How to assign keys and values in a directory by using python
2.5 years ago
caro-ca ▴ 20

Hi! I want to map Illumina pair-end reads against a reference genome. I have a directory in which I only need to use the files that end with paired_R1.fastq.gz and paired_R2.fastq.gz for the paired reads. I am creating a script in which the paired_R1 are the keys and the paired_R2 are the values; however, I am having difficulties in assigning the keys and values in a for loop. I understand the file1 and file2 are not defined but I don't know how to set the output of "endswith" to a key and value respectively.

if __name__=='__main__':
path = os.getcwd()
dir_files = os.listdir(path)
for file in dir_files:
if file.endswith("_paired_R1.fastq.gz"):
file = file1
if file.endswith("_paired_R2.fastq.gz"):
file = file2


What is the expected output? I am sure this can be done with a one-liner via the command line.

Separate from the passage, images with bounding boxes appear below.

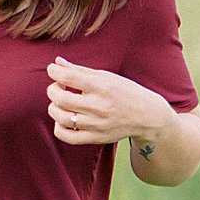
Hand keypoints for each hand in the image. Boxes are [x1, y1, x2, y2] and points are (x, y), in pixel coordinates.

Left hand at [46, 58, 175, 146]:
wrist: (147, 116)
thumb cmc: (125, 92)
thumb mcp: (106, 77)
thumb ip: (80, 70)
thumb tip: (57, 62)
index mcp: (103, 86)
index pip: (69, 77)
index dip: (54, 72)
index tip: (52, 69)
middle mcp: (99, 106)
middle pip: (61, 99)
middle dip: (52, 90)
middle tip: (57, 86)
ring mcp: (97, 124)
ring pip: (61, 118)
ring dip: (53, 108)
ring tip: (60, 102)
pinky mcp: (96, 138)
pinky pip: (67, 136)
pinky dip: (58, 127)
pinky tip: (63, 119)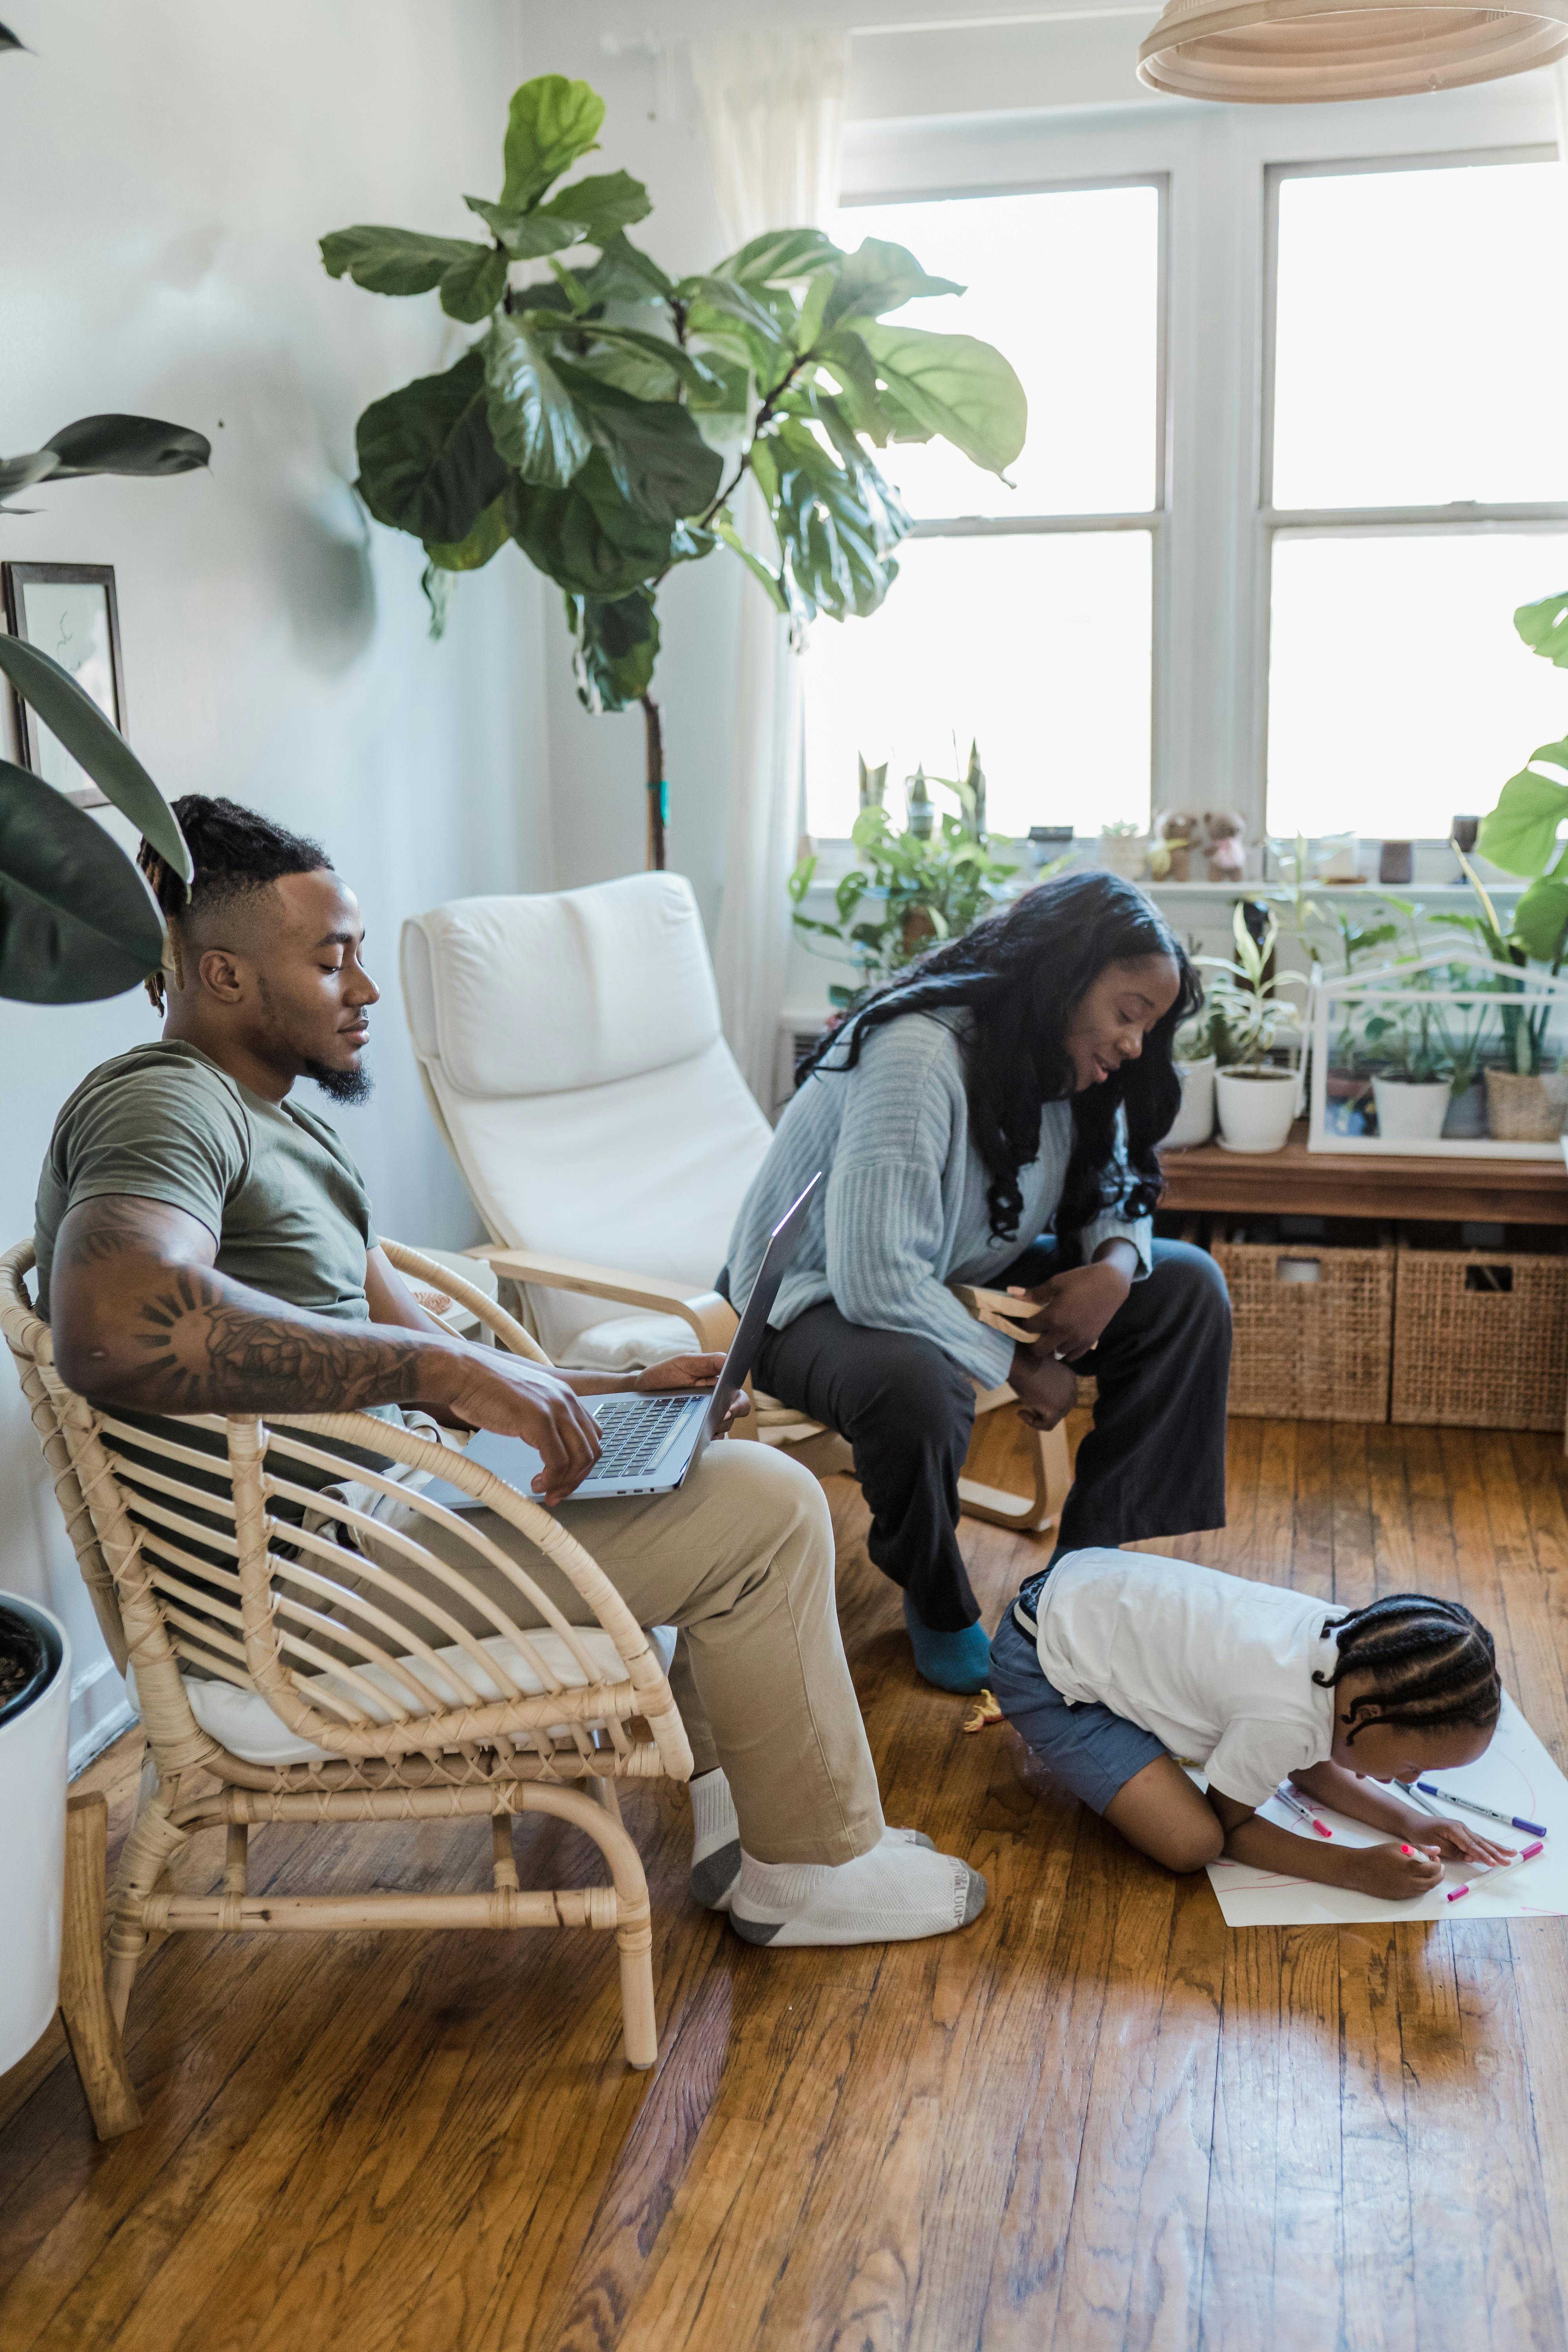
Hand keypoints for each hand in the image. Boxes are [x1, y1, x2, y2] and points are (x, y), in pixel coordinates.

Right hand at [433, 1350, 603, 1505]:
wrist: (464, 1373)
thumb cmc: (486, 1389)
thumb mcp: (526, 1403)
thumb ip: (543, 1420)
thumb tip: (549, 1448)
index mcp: (565, 1395)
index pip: (592, 1436)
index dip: (582, 1463)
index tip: (566, 1480)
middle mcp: (566, 1400)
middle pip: (591, 1449)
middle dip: (577, 1478)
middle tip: (558, 1493)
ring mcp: (554, 1409)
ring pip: (579, 1458)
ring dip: (565, 1483)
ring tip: (546, 1491)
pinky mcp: (539, 1420)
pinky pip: (558, 1461)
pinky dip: (551, 1479)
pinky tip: (537, 1483)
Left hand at [635, 1352, 750, 1430]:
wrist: (642, 1392)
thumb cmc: (664, 1374)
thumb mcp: (684, 1362)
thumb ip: (708, 1361)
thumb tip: (729, 1360)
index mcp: (718, 1385)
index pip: (739, 1396)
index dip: (738, 1404)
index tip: (728, 1408)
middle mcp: (717, 1402)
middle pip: (736, 1414)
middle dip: (729, 1416)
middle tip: (717, 1417)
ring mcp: (708, 1418)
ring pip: (723, 1427)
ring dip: (715, 1426)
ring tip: (700, 1423)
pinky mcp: (698, 1431)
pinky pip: (710, 1439)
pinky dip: (707, 1439)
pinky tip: (697, 1436)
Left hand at [1005, 1260, 1130, 1362]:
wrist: (1111, 1284)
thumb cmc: (1081, 1280)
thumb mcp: (1056, 1282)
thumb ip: (1034, 1293)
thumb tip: (1011, 1292)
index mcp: (1053, 1317)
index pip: (1029, 1328)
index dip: (1024, 1324)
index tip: (1026, 1319)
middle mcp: (1063, 1333)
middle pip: (1039, 1350)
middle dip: (1033, 1342)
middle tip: (1036, 1333)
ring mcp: (1077, 1340)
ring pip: (1056, 1354)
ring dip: (1051, 1346)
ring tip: (1052, 1335)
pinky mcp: (1089, 1342)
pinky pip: (1073, 1356)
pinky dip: (1067, 1351)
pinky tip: (1065, 1341)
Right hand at [1008, 1347, 1079, 1430]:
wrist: (1019, 1361)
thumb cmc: (1024, 1360)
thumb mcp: (1040, 1367)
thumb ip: (1047, 1379)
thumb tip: (1040, 1393)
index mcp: (1070, 1378)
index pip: (1065, 1396)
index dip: (1051, 1400)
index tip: (1034, 1397)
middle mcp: (1072, 1390)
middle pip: (1063, 1408)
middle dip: (1048, 1409)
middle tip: (1030, 1405)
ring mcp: (1065, 1401)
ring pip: (1055, 1417)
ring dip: (1039, 1416)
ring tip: (1023, 1408)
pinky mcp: (1056, 1411)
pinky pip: (1046, 1425)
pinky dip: (1033, 1423)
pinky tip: (1020, 1413)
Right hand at [1346, 1839, 1444, 1900]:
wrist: (1359, 1870)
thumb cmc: (1377, 1855)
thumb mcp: (1398, 1846)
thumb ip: (1420, 1848)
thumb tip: (1436, 1850)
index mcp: (1409, 1867)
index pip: (1433, 1869)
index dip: (1438, 1864)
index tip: (1435, 1859)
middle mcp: (1409, 1882)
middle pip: (1433, 1882)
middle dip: (1439, 1874)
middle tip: (1438, 1867)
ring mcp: (1404, 1891)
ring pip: (1426, 1889)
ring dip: (1431, 1881)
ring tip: (1428, 1872)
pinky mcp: (1399, 1897)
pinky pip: (1416, 1894)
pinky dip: (1421, 1887)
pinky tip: (1417, 1879)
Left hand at [1406, 1812, 1515, 1867]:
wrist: (1413, 1822)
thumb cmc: (1421, 1832)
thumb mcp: (1434, 1844)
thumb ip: (1454, 1851)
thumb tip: (1471, 1858)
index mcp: (1454, 1830)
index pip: (1472, 1846)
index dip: (1484, 1855)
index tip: (1494, 1863)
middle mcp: (1462, 1828)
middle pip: (1482, 1843)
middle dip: (1496, 1853)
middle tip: (1509, 1860)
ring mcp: (1463, 1829)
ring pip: (1483, 1841)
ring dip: (1498, 1848)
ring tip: (1512, 1853)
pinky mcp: (1463, 1832)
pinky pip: (1478, 1840)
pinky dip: (1490, 1845)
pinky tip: (1499, 1849)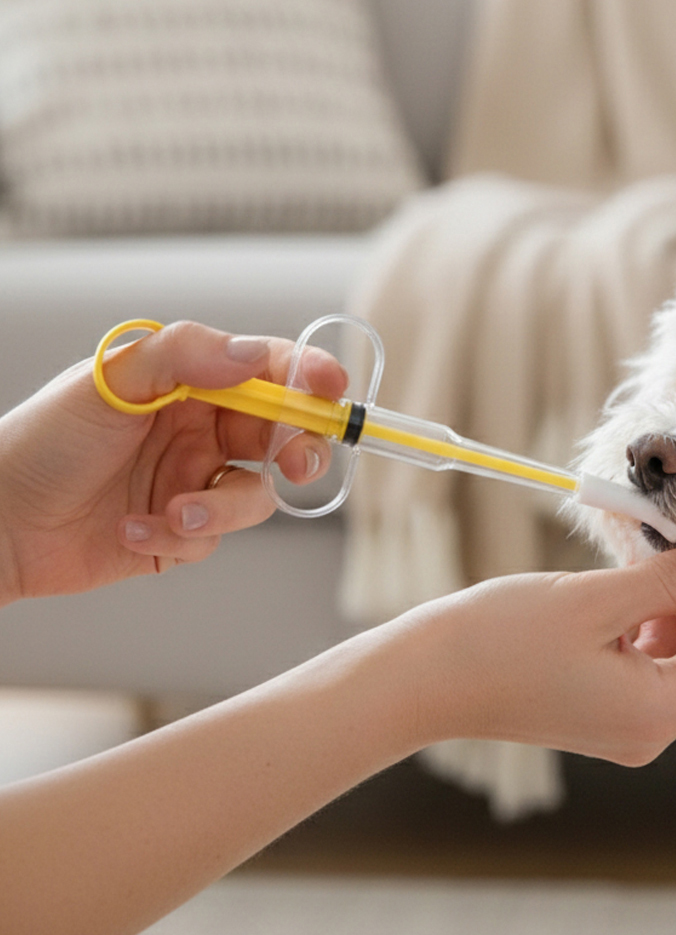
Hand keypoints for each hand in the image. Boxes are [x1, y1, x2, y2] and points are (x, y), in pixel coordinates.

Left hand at [0, 321, 346, 602]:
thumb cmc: (43, 439)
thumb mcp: (110, 380)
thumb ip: (185, 356)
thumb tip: (255, 356)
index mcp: (189, 383)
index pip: (267, 370)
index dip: (307, 377)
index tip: (331, 390)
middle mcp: (200, 429)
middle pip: (282, 435)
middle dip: (298, 450)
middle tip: (298, 464)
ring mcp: (194, 481)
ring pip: (254, 496)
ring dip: (220, 510)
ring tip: (173, 514)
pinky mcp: (183, 532)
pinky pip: (213, 538)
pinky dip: (177, 537)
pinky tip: (131, 530)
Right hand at [399, 544, 675, 764]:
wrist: (424, 680)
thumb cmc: (498, 640)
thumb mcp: (593, 601)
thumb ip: (669, 580)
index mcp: (655, 712)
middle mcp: (647, 728)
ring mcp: (621, 722)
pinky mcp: (597, 707)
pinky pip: (650, 664)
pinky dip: (658, 623)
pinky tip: (646, 580)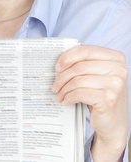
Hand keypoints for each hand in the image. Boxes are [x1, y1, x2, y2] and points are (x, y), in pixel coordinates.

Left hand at [52, 45, 128, 161]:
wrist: (114, 123)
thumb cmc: (103, 95)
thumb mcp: (99, 75)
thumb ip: (86, 63)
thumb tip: (61, 60)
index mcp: (116, 58)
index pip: (86, 50)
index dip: (68, 57)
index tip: (57, 66)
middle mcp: (119, 69)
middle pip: (80, 66)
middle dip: (63, 76)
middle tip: (55, 85)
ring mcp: (115, 84)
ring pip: (78, 80)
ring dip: (64, 88)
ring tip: (59, 94)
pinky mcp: (108, 99)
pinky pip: (80, 93)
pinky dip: (69, 97)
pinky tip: (66, 100)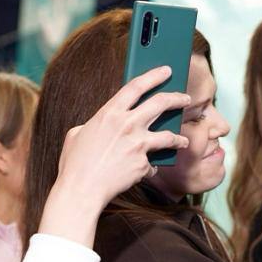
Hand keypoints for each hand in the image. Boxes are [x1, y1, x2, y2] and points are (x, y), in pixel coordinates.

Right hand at [55, 66, 190, 207]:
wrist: (81, 190)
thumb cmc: (75, 163)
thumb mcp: (77, 134)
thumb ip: (95, 124)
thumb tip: (106, 123)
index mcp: (109, 113)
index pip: (137, 86)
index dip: (154, 76)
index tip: (166, 71)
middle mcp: (127, 125)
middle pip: (161, 103)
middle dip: (177, 98)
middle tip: (186, 98)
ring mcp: (138, 145)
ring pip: (168, 136)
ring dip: (179, 138)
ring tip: (183, 140)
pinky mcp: (143, 165)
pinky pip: (152, 165)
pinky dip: (149, 168)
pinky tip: (145, 171)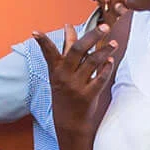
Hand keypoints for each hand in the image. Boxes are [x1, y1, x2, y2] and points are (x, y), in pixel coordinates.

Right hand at [35, 14, 121, 138]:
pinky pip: (100, 79)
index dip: (42, 42)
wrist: (69, 122)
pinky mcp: (88, 95)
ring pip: (93, 62)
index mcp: (56, 69)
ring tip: (114, 43)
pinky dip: (107, 68)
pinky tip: (110, 60)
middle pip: (78, 50)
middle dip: (92, 36)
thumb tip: (68, 27)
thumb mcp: (59, 73)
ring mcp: (77, 86)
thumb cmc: (64, 93)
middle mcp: (65, 76)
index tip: (35, 32)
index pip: (48, 52)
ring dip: (105, 50)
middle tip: (104, 27)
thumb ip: (66, 49)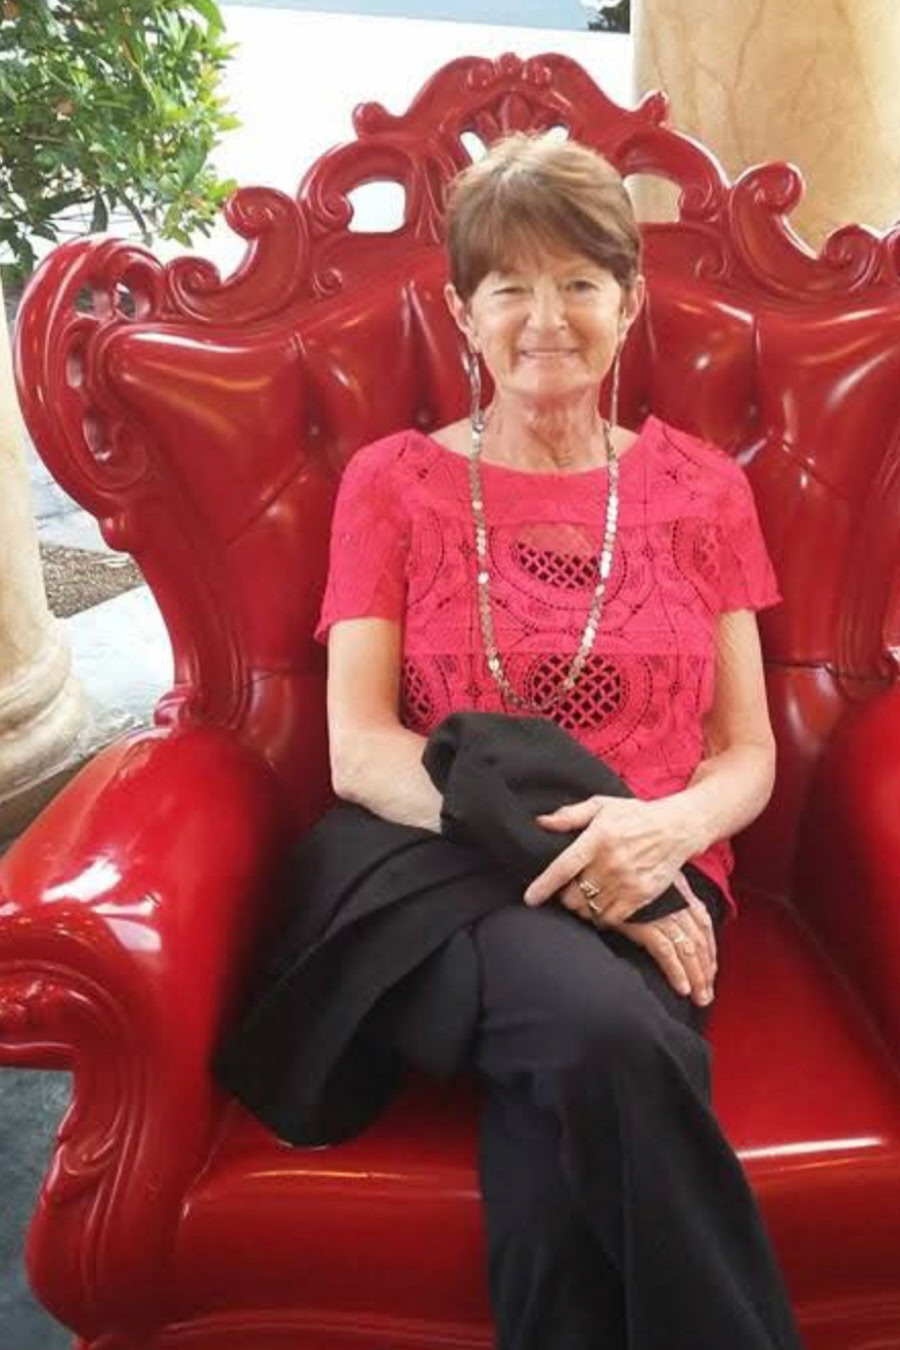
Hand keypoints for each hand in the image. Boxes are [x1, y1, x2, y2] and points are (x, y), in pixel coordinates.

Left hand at [524, 793, 694, 924]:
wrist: (677, 828)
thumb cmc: (636, 815)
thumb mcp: (602, 805)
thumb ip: (570, 815)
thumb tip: (542, 822)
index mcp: (598, 838)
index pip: (564, 867)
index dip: (543, 885)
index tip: (530, 898)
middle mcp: (612, 862)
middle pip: (573, 895)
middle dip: (564, 895)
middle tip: (569, 887)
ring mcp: (628, 882)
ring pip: (589, 909)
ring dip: (581, 906)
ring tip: (585, 895)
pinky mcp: (641, 896)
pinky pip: (610, 918)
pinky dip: (600, 916)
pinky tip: (601, 904)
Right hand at [605, 874, 717, 1006]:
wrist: (602, 874)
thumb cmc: (625, 878)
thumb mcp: (655, 881)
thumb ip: (668, 896)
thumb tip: (673, 917)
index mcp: (681, 893)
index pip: (704, 924)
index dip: (710, 950)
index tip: (711, 970)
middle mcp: (676, 905)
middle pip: (699, 942)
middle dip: (706, 971)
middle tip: (707, 995)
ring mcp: (662, 915)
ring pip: (688, 951)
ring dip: (697, 977)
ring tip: (699, 998)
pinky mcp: (645, 925)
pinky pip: (666, 953)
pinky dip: (676, 972)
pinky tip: (682, 988)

I will use Tepid which is going to map the paired reads against the reference genome. But the command for TEPID is tepid-map -1 SRR4209894_paired_R1.fastq.gz -2 SRR4209894_paired_R2.fastq.gz -n SRR4209894 -x /../S288C/S288C -y /../S288C/S288C_reference_sequence_R64-2-1_20150113.X15_01_65525S -p 36 -s 350. For this reason, I need to assign the paired reads from my directory.

Use a simple bash script.

for r1file in *_R1.fastq.gz
do
tepid-map -1 ${r1file} -2${r1file/_R1/_R2} -n ${r1file%%_*} -x /../S288C/S288C -y /../S288C/S288C_reference_sequence_R64-2-1_20150113.X15_01_65525S -p 36 -s 350 done  See here to understand how the ${} parameter expansions work.

my_key = "hey there"
my_value = "ho there"
my_dict = {}
my_dict[my_key] = my_value

The problem is that instead of a variable, I want to assign keys and values to files in a directory.

2.5 years ago
Brice Sarver ★ 3.7k

There are good suggestions in the comments, but (reading between the lines) I think you're having problems because you're building a dictionary where your key:value pairs are the R1 and R2 reads.

What about storing as a tuple and unpacking? You know what needs to be appended to form the read pairs (i.e., _paired_R1.fastq.gz). Grab the stem, then assign the reads based on that.

import re
results = {}
dir_files = os.listdir(".")
# modify here as needed - you want to grab the file's stem;
# lots of ways to do this.
# I've inferred here from your code above, but a simple x.split()
# will work depending on your stem.
file_stems = [
re.sub("_paired_R1.fastq.gz", "", x) for x in dir_files
if x.endswith("_paired_R1.fastq.gz")
]
# build a tuple with the R1 and R2 names
for stem in file_stems:
R1 = stem + "_paired_R1.fastq.gz"
R2 = stem +  + "_paired_R2.fastq.gz"
results[stem] = (R1, R2)


The rest is pretty straightforward. You simply iterate across your dictionary, and you'll be able to unpack with R1, R2 = results['key']. This can easily be passed to subprocess.call() or similar.

EDIT: wrapping list comprehension to avoid cutoff.